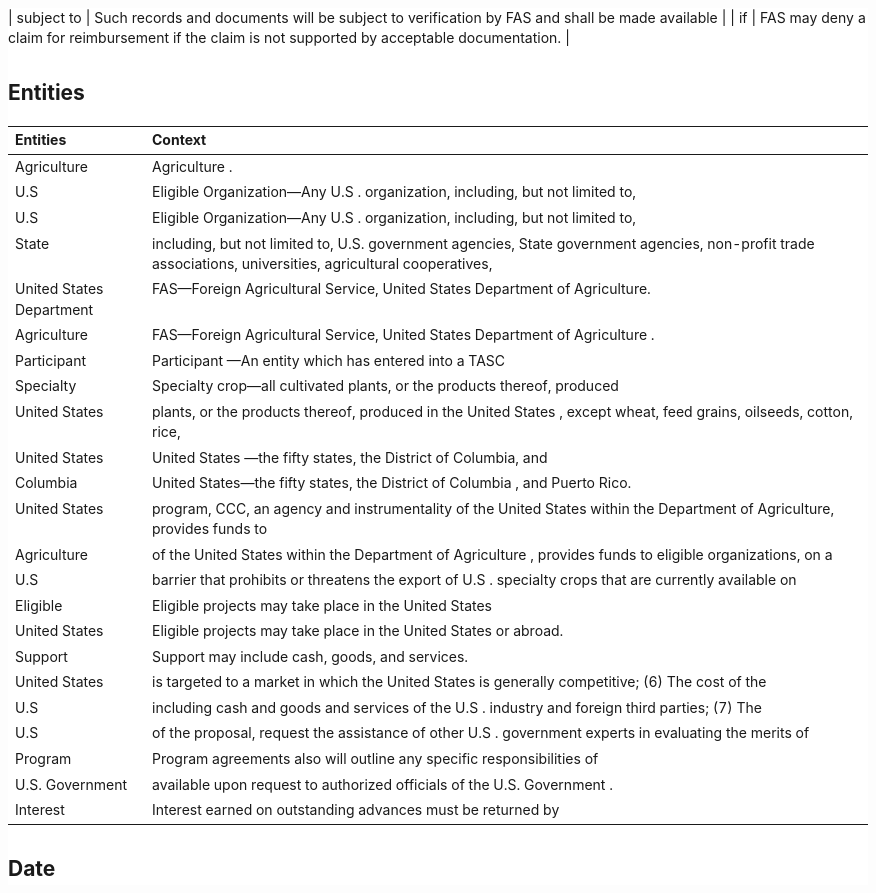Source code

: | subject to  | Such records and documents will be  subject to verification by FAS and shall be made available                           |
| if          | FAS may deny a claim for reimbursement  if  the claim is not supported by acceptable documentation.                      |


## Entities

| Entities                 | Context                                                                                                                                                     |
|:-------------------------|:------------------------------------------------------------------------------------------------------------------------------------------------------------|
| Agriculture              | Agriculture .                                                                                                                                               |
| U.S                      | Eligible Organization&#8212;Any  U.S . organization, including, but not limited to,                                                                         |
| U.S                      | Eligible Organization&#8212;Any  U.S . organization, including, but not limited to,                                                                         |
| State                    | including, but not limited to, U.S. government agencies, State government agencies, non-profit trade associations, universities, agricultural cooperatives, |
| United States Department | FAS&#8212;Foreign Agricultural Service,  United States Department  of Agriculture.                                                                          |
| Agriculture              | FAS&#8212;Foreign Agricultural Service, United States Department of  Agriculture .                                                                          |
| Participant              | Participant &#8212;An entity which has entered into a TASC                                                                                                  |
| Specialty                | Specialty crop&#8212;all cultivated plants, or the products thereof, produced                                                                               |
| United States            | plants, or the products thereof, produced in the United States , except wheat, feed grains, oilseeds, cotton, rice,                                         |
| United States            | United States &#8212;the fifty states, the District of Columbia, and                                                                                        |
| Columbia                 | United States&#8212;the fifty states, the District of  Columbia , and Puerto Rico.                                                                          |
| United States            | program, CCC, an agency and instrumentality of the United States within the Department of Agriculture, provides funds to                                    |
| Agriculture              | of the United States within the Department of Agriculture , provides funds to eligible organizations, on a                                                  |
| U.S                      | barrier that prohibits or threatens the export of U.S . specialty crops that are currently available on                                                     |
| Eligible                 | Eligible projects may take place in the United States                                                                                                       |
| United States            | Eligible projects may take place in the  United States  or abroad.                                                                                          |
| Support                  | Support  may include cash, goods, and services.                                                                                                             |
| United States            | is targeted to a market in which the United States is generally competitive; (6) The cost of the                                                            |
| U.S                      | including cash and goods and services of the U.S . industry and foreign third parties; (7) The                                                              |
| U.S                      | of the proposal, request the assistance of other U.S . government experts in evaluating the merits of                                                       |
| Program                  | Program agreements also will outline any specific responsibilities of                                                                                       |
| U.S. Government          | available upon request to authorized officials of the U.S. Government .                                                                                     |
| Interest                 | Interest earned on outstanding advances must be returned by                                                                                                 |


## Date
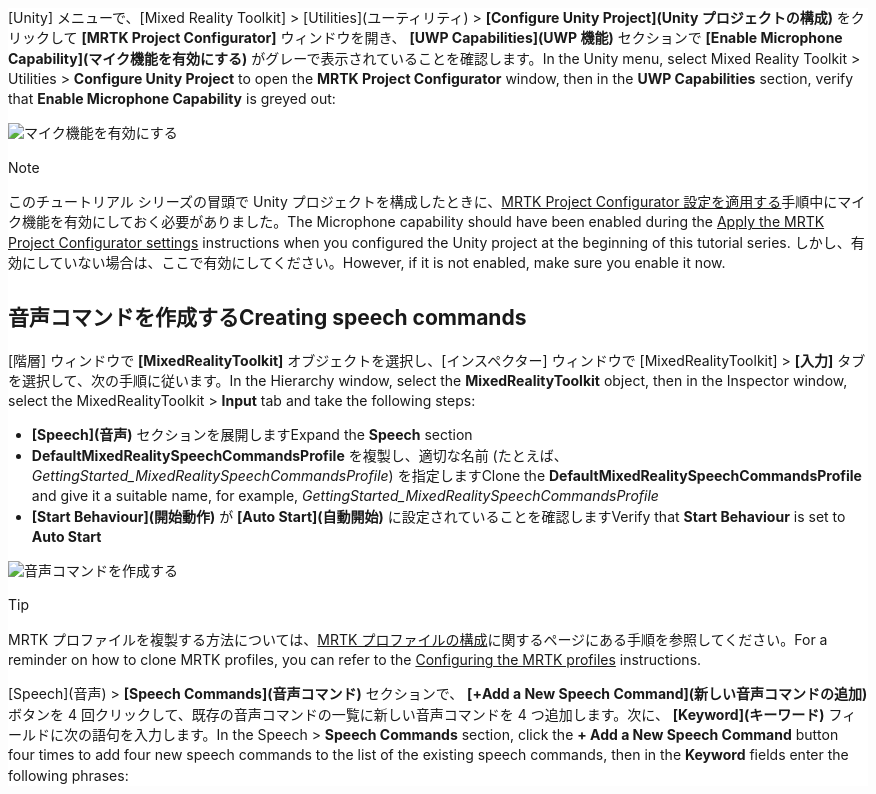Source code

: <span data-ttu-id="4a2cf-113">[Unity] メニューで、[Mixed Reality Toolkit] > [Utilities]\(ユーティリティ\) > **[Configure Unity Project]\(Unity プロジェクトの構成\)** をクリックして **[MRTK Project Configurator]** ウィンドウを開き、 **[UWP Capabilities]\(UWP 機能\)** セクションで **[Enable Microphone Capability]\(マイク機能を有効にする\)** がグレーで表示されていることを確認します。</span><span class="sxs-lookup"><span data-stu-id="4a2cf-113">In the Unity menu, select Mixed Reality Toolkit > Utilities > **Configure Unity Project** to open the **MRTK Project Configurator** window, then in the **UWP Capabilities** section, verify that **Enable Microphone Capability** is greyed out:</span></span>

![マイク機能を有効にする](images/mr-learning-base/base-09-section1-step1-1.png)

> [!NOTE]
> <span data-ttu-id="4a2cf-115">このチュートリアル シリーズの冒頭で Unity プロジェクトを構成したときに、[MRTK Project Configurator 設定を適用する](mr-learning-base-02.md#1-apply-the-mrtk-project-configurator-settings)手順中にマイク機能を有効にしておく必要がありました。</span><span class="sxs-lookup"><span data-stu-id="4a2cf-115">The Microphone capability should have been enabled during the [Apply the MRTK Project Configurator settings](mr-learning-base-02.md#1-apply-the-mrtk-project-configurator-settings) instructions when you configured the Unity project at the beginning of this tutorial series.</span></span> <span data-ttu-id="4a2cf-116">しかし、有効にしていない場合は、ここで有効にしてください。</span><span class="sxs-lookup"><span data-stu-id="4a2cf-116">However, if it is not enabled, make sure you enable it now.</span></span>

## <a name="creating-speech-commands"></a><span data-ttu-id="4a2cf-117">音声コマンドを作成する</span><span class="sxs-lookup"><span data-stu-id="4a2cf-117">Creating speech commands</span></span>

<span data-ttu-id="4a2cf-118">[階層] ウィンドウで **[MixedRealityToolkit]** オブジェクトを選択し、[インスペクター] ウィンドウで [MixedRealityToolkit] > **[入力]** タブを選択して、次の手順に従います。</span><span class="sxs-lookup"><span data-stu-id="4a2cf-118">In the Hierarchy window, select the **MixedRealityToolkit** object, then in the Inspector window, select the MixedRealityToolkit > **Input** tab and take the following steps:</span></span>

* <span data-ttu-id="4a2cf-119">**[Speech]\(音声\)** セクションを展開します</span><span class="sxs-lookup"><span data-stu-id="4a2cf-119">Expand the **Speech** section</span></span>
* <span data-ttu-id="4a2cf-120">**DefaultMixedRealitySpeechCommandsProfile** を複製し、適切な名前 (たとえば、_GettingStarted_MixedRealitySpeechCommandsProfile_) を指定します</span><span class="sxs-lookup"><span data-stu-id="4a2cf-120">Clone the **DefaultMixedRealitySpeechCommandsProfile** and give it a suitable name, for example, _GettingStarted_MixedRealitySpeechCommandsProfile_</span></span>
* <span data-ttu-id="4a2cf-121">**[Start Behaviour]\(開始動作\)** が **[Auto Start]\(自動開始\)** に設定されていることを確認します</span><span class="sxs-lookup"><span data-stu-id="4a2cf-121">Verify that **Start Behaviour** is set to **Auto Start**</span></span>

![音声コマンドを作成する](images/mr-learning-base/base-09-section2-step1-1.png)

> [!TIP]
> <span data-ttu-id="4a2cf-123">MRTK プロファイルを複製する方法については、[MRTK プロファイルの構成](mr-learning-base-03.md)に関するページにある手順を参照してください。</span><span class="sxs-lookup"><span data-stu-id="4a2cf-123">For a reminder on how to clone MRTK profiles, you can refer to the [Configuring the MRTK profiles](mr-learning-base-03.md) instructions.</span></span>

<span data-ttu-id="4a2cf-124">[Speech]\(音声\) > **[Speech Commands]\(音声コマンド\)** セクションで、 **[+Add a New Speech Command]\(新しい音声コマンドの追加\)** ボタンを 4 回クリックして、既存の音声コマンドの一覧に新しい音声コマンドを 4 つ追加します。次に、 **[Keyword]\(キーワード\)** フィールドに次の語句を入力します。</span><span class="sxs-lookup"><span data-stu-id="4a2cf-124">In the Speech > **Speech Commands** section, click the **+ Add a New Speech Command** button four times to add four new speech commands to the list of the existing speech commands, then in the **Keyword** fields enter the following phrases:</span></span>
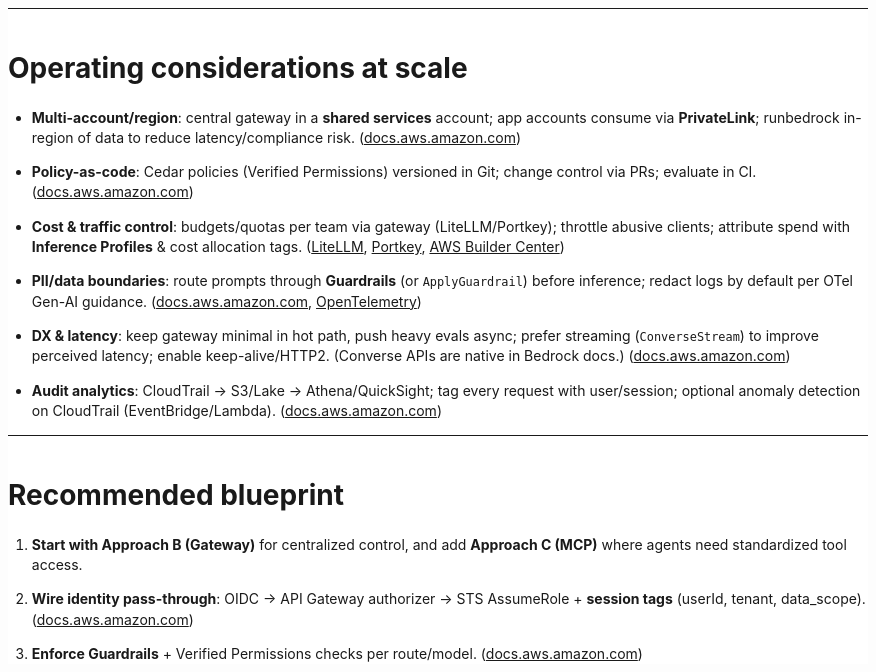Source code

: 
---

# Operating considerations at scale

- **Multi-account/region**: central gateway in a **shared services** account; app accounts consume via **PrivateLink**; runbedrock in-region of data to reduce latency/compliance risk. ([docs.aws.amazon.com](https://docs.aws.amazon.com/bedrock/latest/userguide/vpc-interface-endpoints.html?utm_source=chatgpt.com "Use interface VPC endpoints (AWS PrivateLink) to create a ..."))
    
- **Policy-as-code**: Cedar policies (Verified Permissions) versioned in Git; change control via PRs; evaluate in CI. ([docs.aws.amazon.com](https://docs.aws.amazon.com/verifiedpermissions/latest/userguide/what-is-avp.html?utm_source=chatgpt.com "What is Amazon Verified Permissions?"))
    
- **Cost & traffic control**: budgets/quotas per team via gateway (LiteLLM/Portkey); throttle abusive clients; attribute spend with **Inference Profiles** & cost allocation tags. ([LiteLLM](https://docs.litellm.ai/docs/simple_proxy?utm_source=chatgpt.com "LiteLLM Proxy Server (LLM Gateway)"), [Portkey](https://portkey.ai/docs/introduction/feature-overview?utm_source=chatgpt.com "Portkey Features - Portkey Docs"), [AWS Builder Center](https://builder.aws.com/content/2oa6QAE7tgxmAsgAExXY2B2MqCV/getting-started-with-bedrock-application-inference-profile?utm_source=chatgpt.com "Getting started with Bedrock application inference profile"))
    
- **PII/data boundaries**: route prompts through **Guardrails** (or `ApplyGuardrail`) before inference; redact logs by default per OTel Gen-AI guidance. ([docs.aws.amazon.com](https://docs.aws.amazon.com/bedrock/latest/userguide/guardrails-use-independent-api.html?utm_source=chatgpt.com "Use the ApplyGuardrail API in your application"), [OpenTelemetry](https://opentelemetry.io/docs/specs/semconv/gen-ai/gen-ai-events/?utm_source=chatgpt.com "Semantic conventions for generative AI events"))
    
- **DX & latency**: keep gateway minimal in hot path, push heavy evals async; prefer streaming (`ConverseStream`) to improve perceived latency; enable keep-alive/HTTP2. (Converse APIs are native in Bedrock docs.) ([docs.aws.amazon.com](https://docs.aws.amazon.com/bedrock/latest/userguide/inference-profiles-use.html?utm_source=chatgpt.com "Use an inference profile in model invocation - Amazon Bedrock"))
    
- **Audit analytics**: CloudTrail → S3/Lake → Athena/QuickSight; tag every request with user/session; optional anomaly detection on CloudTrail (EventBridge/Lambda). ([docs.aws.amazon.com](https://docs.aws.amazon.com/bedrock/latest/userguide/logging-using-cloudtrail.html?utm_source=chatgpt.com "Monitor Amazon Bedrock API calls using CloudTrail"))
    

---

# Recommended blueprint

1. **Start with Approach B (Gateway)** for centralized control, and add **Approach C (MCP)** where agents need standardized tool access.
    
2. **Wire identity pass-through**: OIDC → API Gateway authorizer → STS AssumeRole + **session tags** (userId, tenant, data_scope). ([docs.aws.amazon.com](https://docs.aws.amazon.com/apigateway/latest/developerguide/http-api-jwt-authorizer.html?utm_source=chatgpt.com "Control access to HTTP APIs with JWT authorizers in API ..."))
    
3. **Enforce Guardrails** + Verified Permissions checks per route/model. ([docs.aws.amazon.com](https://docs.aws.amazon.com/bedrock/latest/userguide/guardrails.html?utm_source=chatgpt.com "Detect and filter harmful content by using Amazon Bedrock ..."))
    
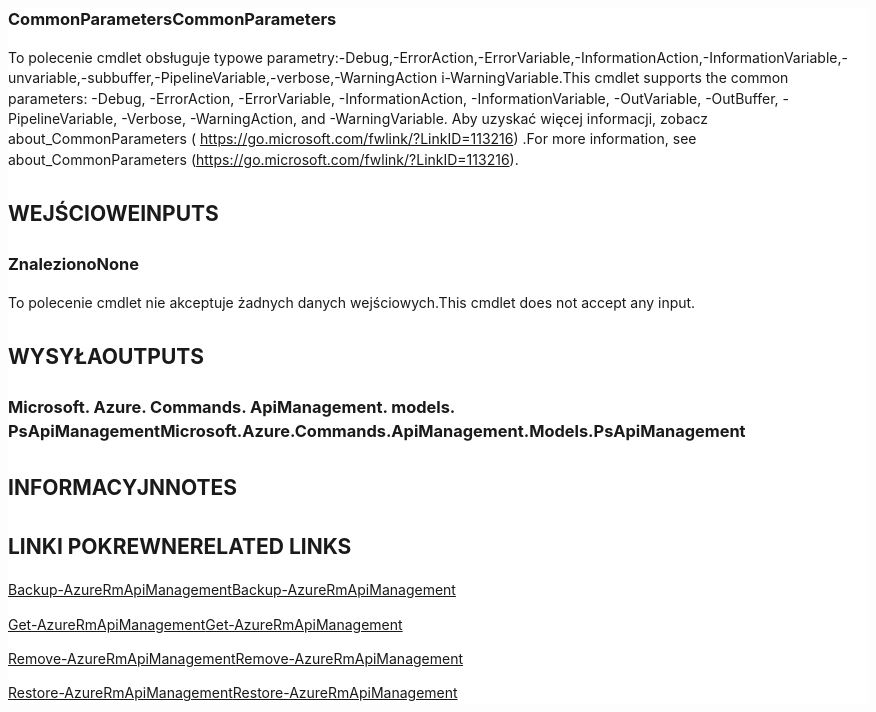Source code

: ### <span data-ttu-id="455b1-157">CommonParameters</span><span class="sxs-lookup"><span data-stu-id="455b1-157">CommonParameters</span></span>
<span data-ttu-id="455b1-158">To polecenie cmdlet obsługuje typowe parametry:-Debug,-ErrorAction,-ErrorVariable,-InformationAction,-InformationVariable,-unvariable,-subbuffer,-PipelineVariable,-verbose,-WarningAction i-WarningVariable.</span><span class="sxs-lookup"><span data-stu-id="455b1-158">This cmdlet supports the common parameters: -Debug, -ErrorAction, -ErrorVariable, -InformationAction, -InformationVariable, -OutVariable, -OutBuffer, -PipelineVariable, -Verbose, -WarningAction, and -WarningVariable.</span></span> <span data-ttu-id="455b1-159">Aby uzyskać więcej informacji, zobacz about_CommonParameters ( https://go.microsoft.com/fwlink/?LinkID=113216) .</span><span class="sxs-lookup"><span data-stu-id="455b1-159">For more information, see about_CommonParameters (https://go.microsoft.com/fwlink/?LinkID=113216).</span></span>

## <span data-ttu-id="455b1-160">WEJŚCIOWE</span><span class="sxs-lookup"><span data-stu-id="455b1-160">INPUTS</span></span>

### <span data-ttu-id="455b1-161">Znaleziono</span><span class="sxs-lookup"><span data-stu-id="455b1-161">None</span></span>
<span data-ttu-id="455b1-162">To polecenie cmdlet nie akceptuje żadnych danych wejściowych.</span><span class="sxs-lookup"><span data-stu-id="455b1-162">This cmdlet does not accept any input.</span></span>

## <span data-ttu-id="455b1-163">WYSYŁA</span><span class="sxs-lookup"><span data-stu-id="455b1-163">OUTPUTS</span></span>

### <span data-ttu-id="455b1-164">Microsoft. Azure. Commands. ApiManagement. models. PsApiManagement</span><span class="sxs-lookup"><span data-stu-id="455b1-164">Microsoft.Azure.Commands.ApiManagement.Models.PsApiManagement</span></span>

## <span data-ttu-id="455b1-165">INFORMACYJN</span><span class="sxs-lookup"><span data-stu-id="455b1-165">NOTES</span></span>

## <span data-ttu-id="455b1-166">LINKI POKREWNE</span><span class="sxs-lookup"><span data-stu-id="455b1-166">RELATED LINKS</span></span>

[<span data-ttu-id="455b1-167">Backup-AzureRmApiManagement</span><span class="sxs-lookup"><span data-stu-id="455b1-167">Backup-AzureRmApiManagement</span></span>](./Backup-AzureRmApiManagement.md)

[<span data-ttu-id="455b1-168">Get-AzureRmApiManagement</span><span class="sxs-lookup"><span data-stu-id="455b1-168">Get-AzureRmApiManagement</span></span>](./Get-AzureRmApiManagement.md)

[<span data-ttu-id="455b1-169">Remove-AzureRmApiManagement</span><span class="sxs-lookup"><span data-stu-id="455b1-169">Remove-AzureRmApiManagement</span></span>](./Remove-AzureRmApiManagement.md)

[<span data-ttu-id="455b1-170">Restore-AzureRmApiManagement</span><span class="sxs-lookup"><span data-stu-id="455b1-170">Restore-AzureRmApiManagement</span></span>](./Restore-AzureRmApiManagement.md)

• _The problem_
In the listing above, transcribe exactly everything from the line containing "United States&#8212;the fifty" down to the line containing "cash, goods, and", including both and nothing more.

• _Expected output_
| Columbia                 | United States&#8212;the fifty states, the District of  Columbia , and Puerto Rico.                                                                          |
| United States            | program, CCC, an agency and instrumentality of the United States within the Department of Agriculture, provides funds to                                    |
| Agriculture              | of the United States within the Department of Agriculture , provides funds to eligible organizations, on a                                                  |
| U.S                      | barrier that prohibits or threatens the export of U.S . specialty crops that are currently available on                                                     |
| Eligible                 | Eligible projects may take place in the United States                                                                                                       |
| United States            | Eligible projects may take place in the  United States  or abroad.                                                                                          |
| Support                  | Support  may include cash, goods, and services.                                                                                                             |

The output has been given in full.